B sayfasından devam
10-) Ya eyyuhelleziyne amenû izâ caekümül
mu'minatu muhaciratin femtehınuhünne, Allâhu a'lemu Bi iymanihinn* fein
'alimtumuhünne mu'minatin fela terci'uhünne ilelküffari lâ hünne hıllun lehüm
ve lâ hüm yehıllune lehünn* ve atûhüm ma enfeku* ve lâ cunâha 'aleyküm en tenkıhuhünne
izâ ateytümuhünne ucûrehünn* ve lâ tumsikû Bi 'ısamilkevafiri ves'elu ma
enfaktum velyes'elu ma enfeku* zâliküm hükmullahi yahkümu beyneküm* vAllâhu
'Aliymun Hakiym;
Ey iman
edenler... İman eden kadınlar hicret ederek size geldiklerinde, onları sorgulayın.
Allâh onların imanlarını iyi bilir! Eğer onları iman etmiş kadınlar görürseniz,
onları hakikat bilgisini inkâr edenlere geri döndürmeyin! Ne bunlar onlara (küffara) helaldir, ne de
onlar bunlara helal olurlar! Onlara (küffara) infak ettiklerini (mehrlerini) verin. Onların (bu
kadınların) mehrlerini kendilerine verdiğiniz
vakit, onları nikâhlamanızda sizin üzerinize bir vebal yoktur. Hakikat
bilgisini inkâr eden kadınların nikâhlarını tutmayın... Harcadıklarınızı geri
isteyin; onlar da harcadıklarını istesinler. Bu size Allâh'ın hükmüdür...

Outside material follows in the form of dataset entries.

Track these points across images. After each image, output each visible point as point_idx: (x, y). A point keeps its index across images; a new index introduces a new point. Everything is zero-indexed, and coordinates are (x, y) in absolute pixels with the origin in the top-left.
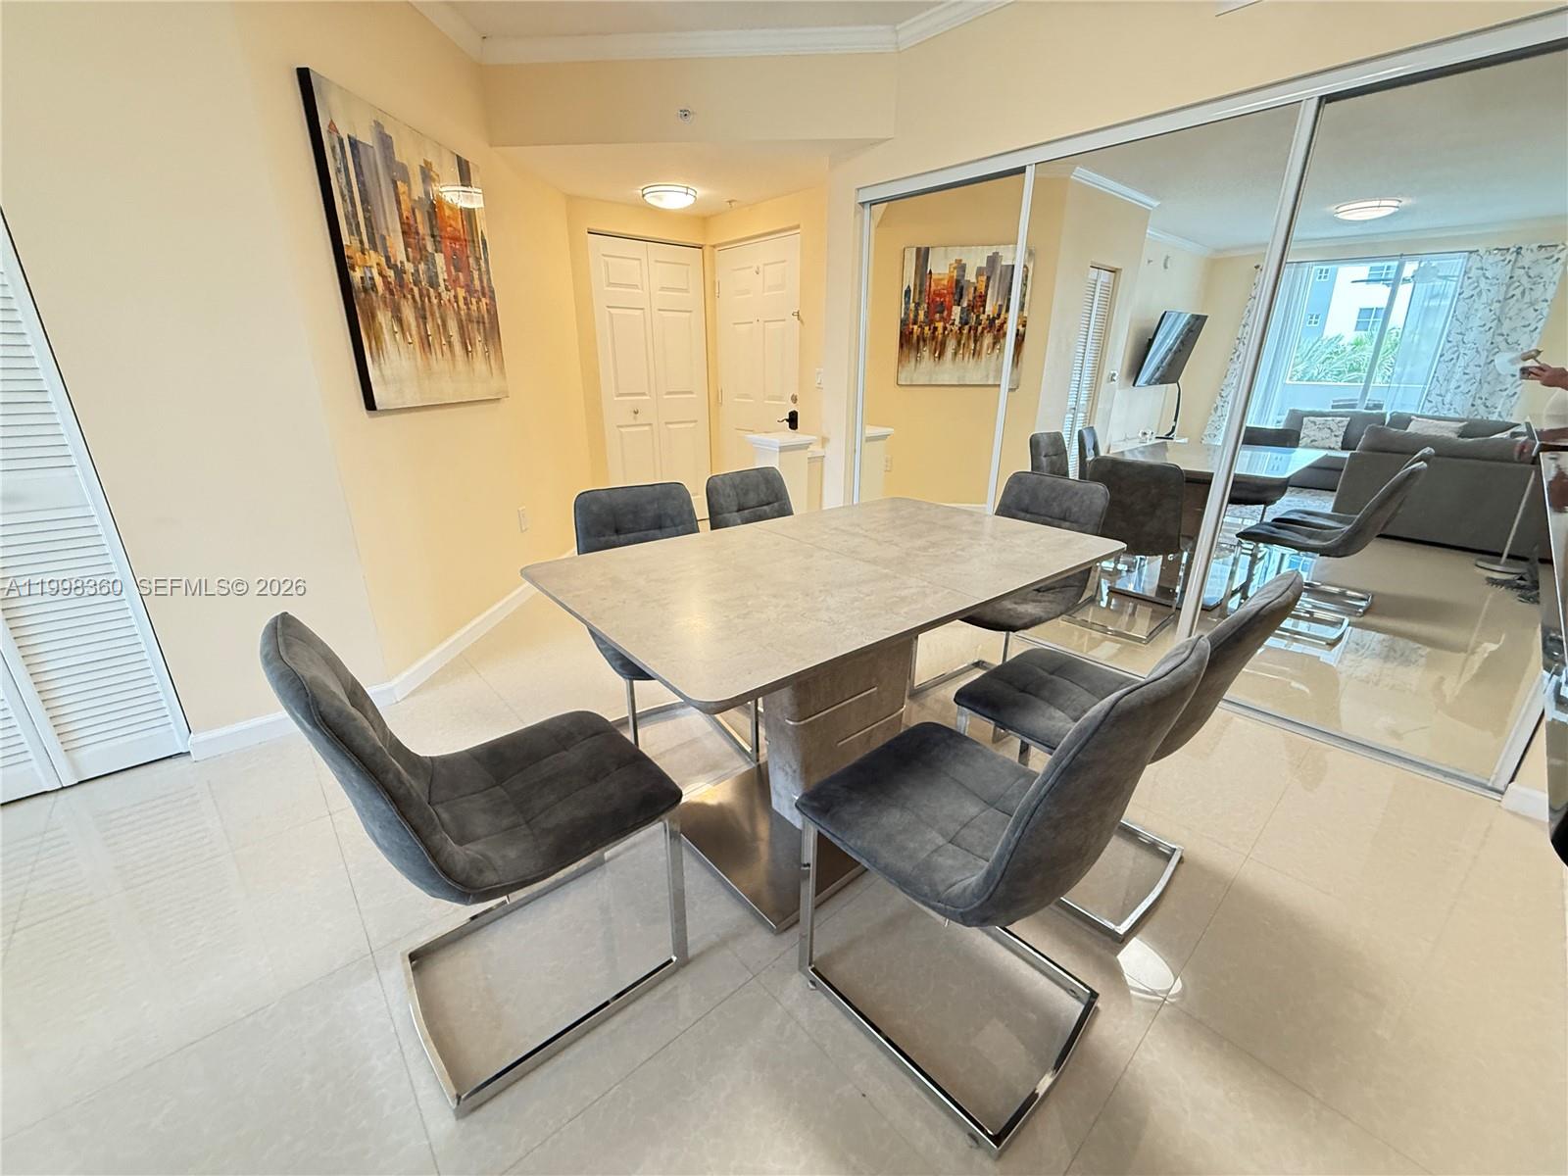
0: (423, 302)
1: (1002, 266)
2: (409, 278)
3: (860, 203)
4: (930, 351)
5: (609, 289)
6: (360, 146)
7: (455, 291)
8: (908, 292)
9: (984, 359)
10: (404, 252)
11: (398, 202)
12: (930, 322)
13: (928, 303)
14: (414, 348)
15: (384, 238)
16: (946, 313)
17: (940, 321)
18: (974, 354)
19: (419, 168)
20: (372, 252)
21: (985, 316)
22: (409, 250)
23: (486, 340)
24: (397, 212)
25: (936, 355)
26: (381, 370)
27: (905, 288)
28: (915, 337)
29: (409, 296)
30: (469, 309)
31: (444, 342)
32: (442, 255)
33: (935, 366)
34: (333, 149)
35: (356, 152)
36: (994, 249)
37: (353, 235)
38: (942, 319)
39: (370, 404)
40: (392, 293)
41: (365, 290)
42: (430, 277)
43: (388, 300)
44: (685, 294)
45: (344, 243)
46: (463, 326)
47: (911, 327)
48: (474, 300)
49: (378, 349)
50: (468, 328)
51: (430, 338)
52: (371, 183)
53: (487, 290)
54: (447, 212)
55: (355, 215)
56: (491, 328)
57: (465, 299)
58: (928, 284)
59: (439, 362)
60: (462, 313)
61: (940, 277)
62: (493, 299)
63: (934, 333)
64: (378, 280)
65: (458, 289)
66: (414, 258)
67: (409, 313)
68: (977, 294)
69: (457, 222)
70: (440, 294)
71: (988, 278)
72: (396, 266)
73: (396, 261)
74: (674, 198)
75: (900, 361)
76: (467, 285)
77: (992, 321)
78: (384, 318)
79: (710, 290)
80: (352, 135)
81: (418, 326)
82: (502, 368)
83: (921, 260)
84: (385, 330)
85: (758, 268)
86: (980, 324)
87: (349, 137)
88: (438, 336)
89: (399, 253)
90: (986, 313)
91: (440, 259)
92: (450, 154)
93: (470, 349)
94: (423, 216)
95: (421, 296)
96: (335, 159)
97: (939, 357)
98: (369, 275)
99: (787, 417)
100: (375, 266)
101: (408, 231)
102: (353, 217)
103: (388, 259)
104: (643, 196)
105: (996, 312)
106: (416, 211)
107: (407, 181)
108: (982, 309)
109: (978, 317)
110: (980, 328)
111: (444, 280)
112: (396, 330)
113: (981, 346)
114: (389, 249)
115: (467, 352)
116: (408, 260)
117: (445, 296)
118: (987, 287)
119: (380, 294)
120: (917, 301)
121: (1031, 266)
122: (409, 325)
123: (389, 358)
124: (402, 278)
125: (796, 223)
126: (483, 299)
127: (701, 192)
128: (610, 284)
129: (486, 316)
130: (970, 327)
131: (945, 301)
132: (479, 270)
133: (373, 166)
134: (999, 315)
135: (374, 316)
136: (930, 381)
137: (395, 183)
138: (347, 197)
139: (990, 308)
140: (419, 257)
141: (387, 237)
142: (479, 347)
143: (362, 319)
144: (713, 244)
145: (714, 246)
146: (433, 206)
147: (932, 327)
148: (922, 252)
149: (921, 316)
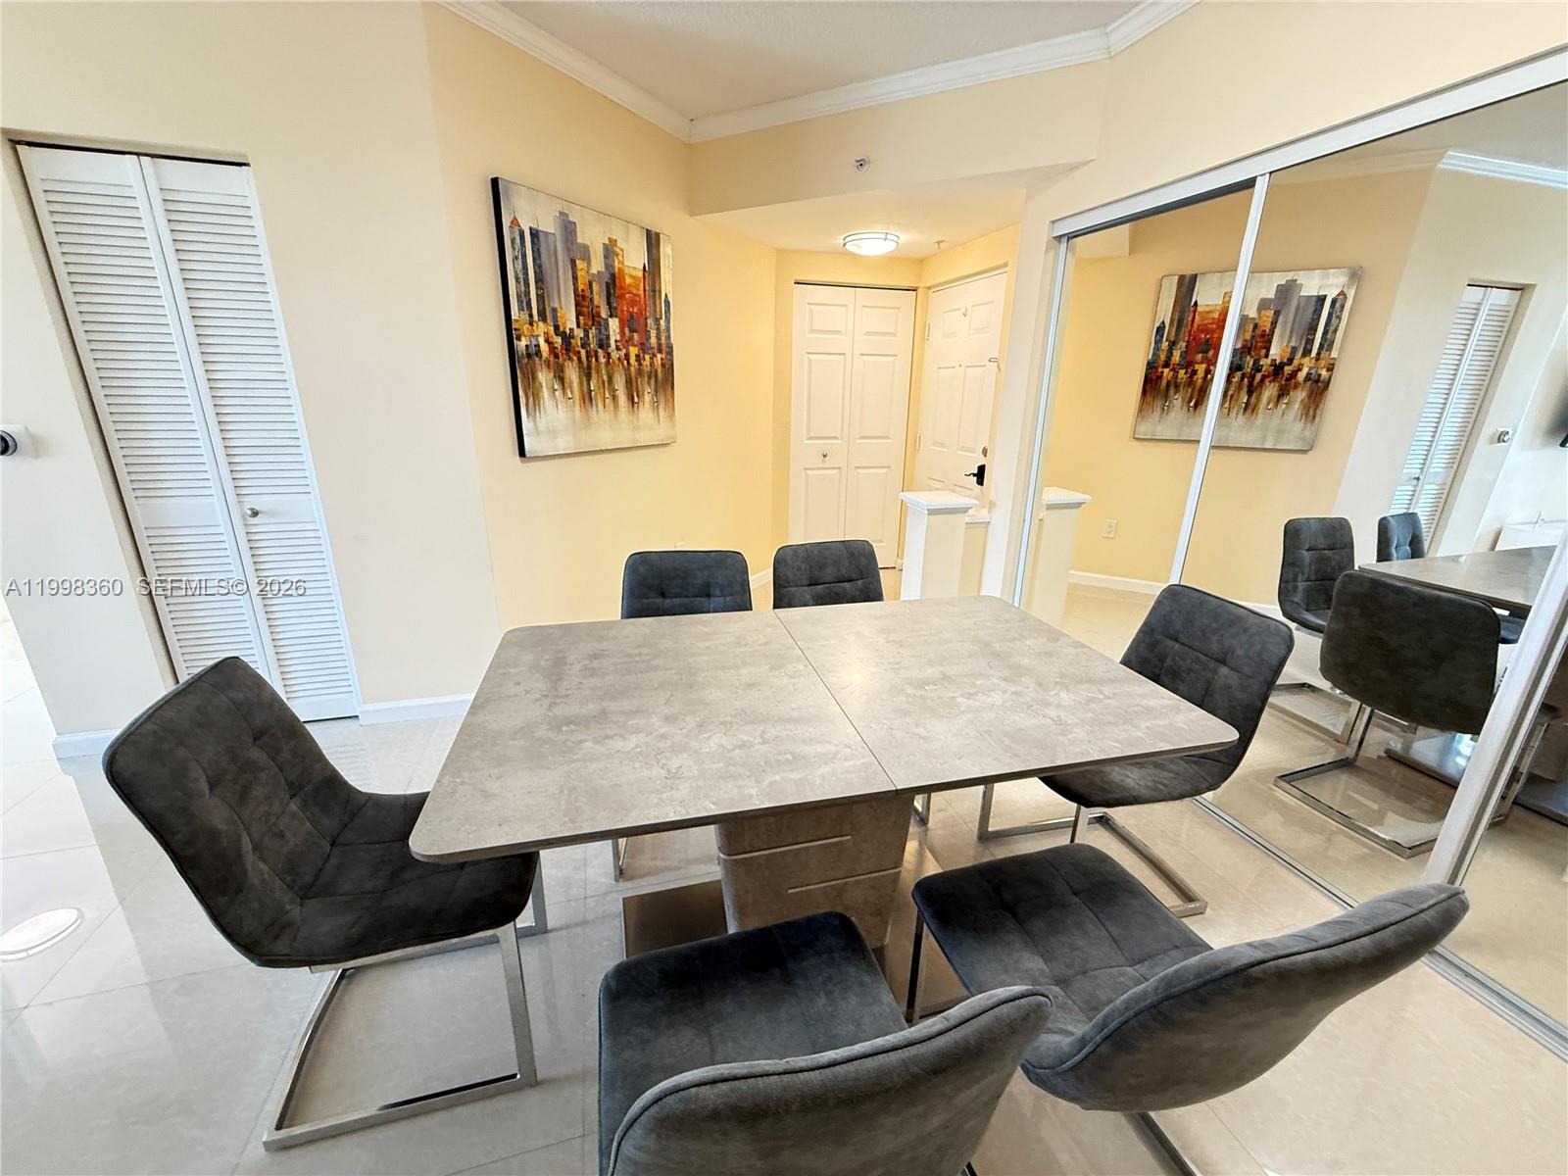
0: (589, 362)
1: (1300, 296)
2: (577, 342)
3: (1054, 238)
4: (1183, 401)
5: (811, 336)
6: (541, 234)
7: (627, 349)
8: (1160, 330)
9: (1260, 415)
10: (575, 320)
11: (575, 278)
12: (1188, 364)
13: (1188, 342)
14: (574, 402)
15: (554, 310)
16: (1211, 353)
17: (1202, 363)
18: (1245, 409)
19: (602, 246)
20: (541, 324)
21: (1269, 361)
22: (581, 318)
23: (656, 391)
24: (572, 287)
25: (1192, 404)
26: (535, 422)
27: (1157, 325)
28: (1164, 382)
29: (575, 358)
30: (640, 364)
31: (607, 395)
32: (617, 320)
33: (1188, 418)
34: (513, 241)
35: (536, 240)
36: (1290, 276)
37: (523, 310)
38: (1204, 360)
39: (522, 453)
40: (556, 356)
41: (529, 356)
42: (600, 340)
43: (552, 363)
44: (893, 338)
45: (513, 318)
46: (631, 379)
47: (1160, 370)
48: (647, 357)
49: (535, 405)
50: (637, 382)
51: (593, 393)
52: (548, 266)
53: (664, 347)
54: (628, 281)
55: (527, 293)
56: (664, 381)
57: (637, 356)
58: (1190, 318)
59: (601, 414)
60: (632, 369)
61: (1207, 309)
62: (670, 353)
63: (1191, 377)
64: (544, 347)
65: (631, 348)
66: (585, 324)
67: (572, 373)
68: (1258, 332)
69: (638, 289)
70: (609, 354)
71: (1277, 313)
72: (565, 333)
73: (565, 328)
74: (873, 244)
75: (1140, 410)
76: (642, 344)
77: (1278, 369)
78: (544, 377)
79: (921, 333)
80: (534, 226)
81: (581, 383)
82: (671, 416)
83: (1184, 289)
84: (545, 389)
85: (966, 310)
86: (1260, 371)
87: (531, 229)
88: (602, 391)
89: (569, 320)
90: (1270, 358)
91: (614, 324)
92: (639, 229)
93: (636, 400)
94: (601, 287)
95: (588, 357)
96: (514, 249)
97: (1196, 406)
98: (534, 342)
99: (976, 472)
100: (542, 334)
101: (582, 301)
102: (525, 296)
103: (556, 327)
104: (844, 245)
105: (1288, 355)
106: (594, 285)
107: (587, 258)
108: (1263, 352)
109: (1256, 361)
110: (1259, 376)
111: (616, 341)
112: (556, 387)
113: (1258, 399)
114: (559, 319)
115: (633, 402)
116: (578, 326)
117: (615, 355)
118: (1274, 324)
119: (544, 358)
120: (1172, 339)
121: (1351, 294)
122: (571, 383)
123: (545, 412)
124: (570, 343)
125: (1002, 262)
126: (659, 356)
127: (905, 237)
128: (813, 331)
129: (659, 370)
130: (1243, 374)
131: (1212, 337)
132: (658, 329)
133: (552, 252)
134: (1290, 361)
135: (534, 378)
136: (1179, 435)
137: (573, 263)
138: (522, 280)
139: (1276, 351)
140: (590, 323)
141: (559, 309)
142: (647, 398)
143: (523, 382)
144: (927, 285)
145: (929, 288)
146: (613, 276)
147: (1190, 371)
148: (1187, 280)
149: (1176, 357)
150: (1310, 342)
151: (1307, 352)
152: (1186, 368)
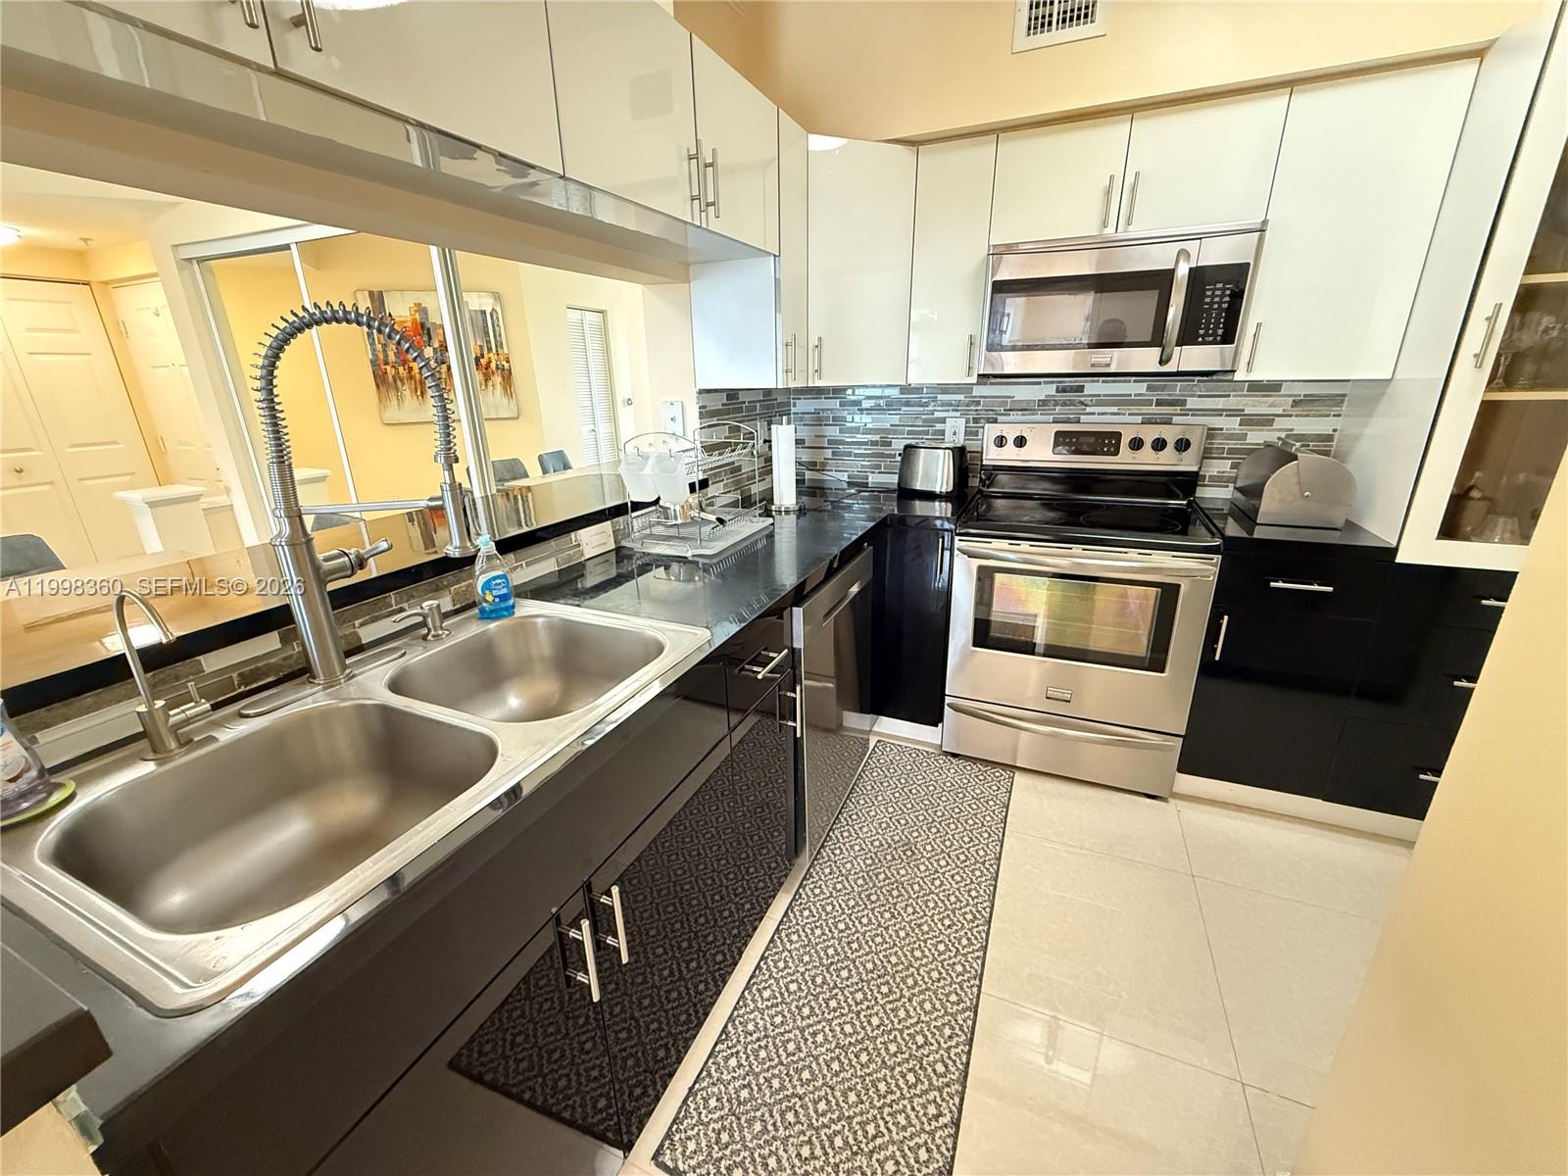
1: (470, 310)
3: (183, 259)
4: (410, 390)
12: (403, 362)
25: (419, 393)
28: (390, 377)
33: (419, 403)
44: (75, 335)
47: (383, 367)
61: (402, 319)
63: (409, 373)
75: (380, 401)
79: (115, 331)
83: (376, 302)
85: (157, 310)
97: (421, 396)
105: (479, 352)
120: (383, 342)
121: (499, 310)
134: (483, 355)
136: (418, 418)
144: (102, 281)
145: (106, 283)
147: (406, 367)
148: (376, 296)
149: (392, 357)
150: (489, 342)
151: (490, 350)
152: (403, 365)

Aranızda hükmediyor. Allâh Aliym'dir, Hakiym'dir. (A. Hulusi)
10 -
Ey o bütün iman edenler! Size mümine kadınlar muhacir olarak geldikleri zaman
kendilerini imtihan edin, imanlarını Allah bilir, imtihan üzerine onları mümine
bilirseniz artık kendilerini kâfirlere geri çevirmeyin, mü'mineler kâfirlere
helâl değil, kâfirler de mü'minelere helâl olmazlar: Mamafih sarf ettikleri
mehri o kâfirlere verin, sizin o mü'mineleri nikâh etmenizi de de, kendilerine
mehirlerini verdiğiniz takdirde, üzerinize bir günah yoktur, kâfirlerin ise
ismetlerine yapışmayın ve sarf ettiğinizi isteyin, kâfirler de sarf ettiklerini
istesinler, bunlar, size Allahın hükmüdür, aranızda hükmediyor ve Allah alîmdir
hakîmdir. (Elmalı)
Ya eyyuhelleziyne amenû siz ey iman
edenler izâ
caekümül mu'minatu muhaciratin femtehınuhünne, Allâhu a'lemu Bi iymanihinne
size mü’min kadınlardan, imana ermiş kadınlardan, muhacir kadınlardan gelen
olursa, hicret ederlerse femtehınuhünne onları mutlaka imtihana tabi
tutun. Allâhu
a'lemu Bi iymanihinne her ne kadar Allah onların imanını çok iyi biliyor
idiyse de. Yine de onları imtihan edin.
İbn. Abbas diyor ki kadınlar
hangi niyetle kocalarını terk ettiklerini sınamayı sırf imanından dolayı mı,
yoksa kocalarından kaçtıkları için mi, yani hangi nedenden dolayı kocalarını
terk edip Mekke’den Medine’ye kaçıyorlar bunu imtihan edin şeklinde anlamış.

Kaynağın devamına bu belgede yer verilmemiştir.